Ma Decao, Su Juan, Li Shaopeng, Xian Yong
Xi'an Research Institute of High Technology, 710025, Xi'an, China.
Department of Automation, Tsinghua University, 100084, Beijing, China.
Sci Rep. 2024 Sep 27;14(1):22105. doi: 10.1038/s41598-024-73381-0.

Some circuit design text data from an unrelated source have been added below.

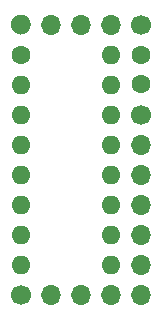
<source format=gbr>
%TF.GenerationSoftware,KiCad,Pcbnew,5.1.10*%
%TF.CreationDate,2021-08-19T15:46:26+12:00*%
%TF.ProjectId,74HC365_breakout,37344843-3336-4355-9f62-7265616b6f75,rev?*%
%TF.SameCoordinates,Original*%
%TF.FileFunction,Soldermask,Bot*%
%TF.FilePolarity,Negative*%
%FSLAX46Y46*%
G04 Gerber Fmt 4.6, Leading zero omitted, Abs format (unit mm)*
G04 Created by KiCad (PCBNEW 5.1.10) date 2021-08-19 15:46:26*
%MOMM*%
%LPD*%
G01*
G04 APERTURE LIST*
%ADD10C,1.600000*%
%ADD11O,1.600000X1.600000*%
%ADD12O,1.700000X1.700000*%
%ADD13C,1.700000*%
G04 APERTURE END LIST*
D10*
%TO.C,C1*%
X137160000Y-91400000D03*
X137160000Y-88900000D03*
%TD*%
%TO.C,U1*%
X127000000Y-88900000D03*
D11*
X134620000Y-106680000D03*
X127000000Y-91440000D03*
X134620000Y-104140000D03*
X127000000Y-93980000D03*
X134620000Y-101600000D03*
X127000000Y-96520000D03*
X134620000Y-99060000D03*
X127000000Y-99060000D03*
X134620000Y-96520000D03*
X127000000Y-101600000D03*
X134620000Y-93980000D03*
X127000000Y-104140000D03*
X134620000Y-91440000D03*
X127000000Y-106680000D03*
X134620000Y-88900000D03*
%TD*%
D12*
%TO.C,J3*%
X137160000Y-109220000D03*
X134620000Y-109220000D03*
X132080000Y-109220000D03*
X129540000Y-109220000D03*
D13*
X127000000Y-109220000D03*
%TD*%
%TO.C,J2*%
X137160000Y-86360000D03*
D12*
X134620000Y-86360000D03*
X132080000Y-86360000D03*
X129540000Y-86360000D03*
G36*
G01*
X126398959Y-86961041D02*
X126398959Y-86961041D01*
G75*
G02*
X126398959Y-85758959I601041J601041D01*
G01*
X126398959Y-85758959D01*
G75*
G02*
X127601041Y-85758959I601041J-601041D01*
G01*
X127601041Y-85758959D01*
G75*
G02*
X127601041Y-86961041I-601041J-601041D01*
G01*
X127601041Y-86961041D01*
G75*
G02*
X126398959Y-86961041I-601041J601041D01*
G01*
G37*
%TD*%
D13*
%TO.C,J1*%
X137160000Y-93980000D03*
D12*
X137160000Y-96520000D03*
X137160000Y-99060000D03*
X137160000Y-101600000D03*
X137160000Y-104140000D03*
X137160000Y-106680000D03*
%TD*%
M02*

</source>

Due to the high cost of equipment and the constraints of shooting conditions, obtaining aerial infrared images of specific targets is very challenging. Most methods using Generative Adversarial Networks for translating visible images to infrared greatly depend on registered data and struggle to handle the diversity and complexity of scenes in aerial infrared targets. This paper proposes a one side end-to-end unpaired aerial visible-to-infrared image translation algorithm, termed AerialIRGAN. AerialIRGAN introduces a dual-encoder structure, where one encoder is designed based on the Segment Anything Model to extract deep semantic features from visible images, and the other encoder is designed based on UniRepLKNet to capture small-scale patterns and sparse patterns from visible images. Subsequently, AerialIRGAN constructs a bridging module to deeply integrate the features of both encoders and their corresponding decoders. Finally, AerialIRGAN proposes a structural appearance consistency loss to guide the synthetic infrared images to maintain the structure of the source image while possessing distinct infrared characteristics. The experimental results show that compared to the existing typical infrared image generation algorithms, the proposed method can generate higher-quality infrared images and achieve better performance in both subjective visual description and objective metric evaluation.
由于设备成本高昂以及拍摄条件的限制,获取特定目标的航空红外图像极具挑战性。大多数使用生成对抗网络将可见光图像转换为红外图像的方法严重依赖于配准数据,并且难以处理航空红外目标场景的多样性和复杂性。本文提出了一种单侧端到端无配对的航空可见光到红外图像转换算法,称为AerialIRGAN。AerialIRGAN引入了一种双编码器结构,其中一个编码器基于“分割一切模型”(Segment Anything Model)设计,用于从可见光图像中提取深度语义特征,另一个编码器基于UniRepLKNet设计,用于从可见光图像中捕捉小规模模式和稀疏模式。随后,AerialIRGAN构建了一个桥接模块,以深度整合两个编码器及其相应解码器的特征。最后,AerialIRGAN提出了一种结构外观一致性损失,以引导合成红外图像在保持源图像结构的同时具备独特的红外特征。实验结果表明,与现有的典型红外图像生成算法相比,该方法能够生成更高质量的红外图像,并且在主观视觉描述和客观指标评估方面均取得了更好的性能。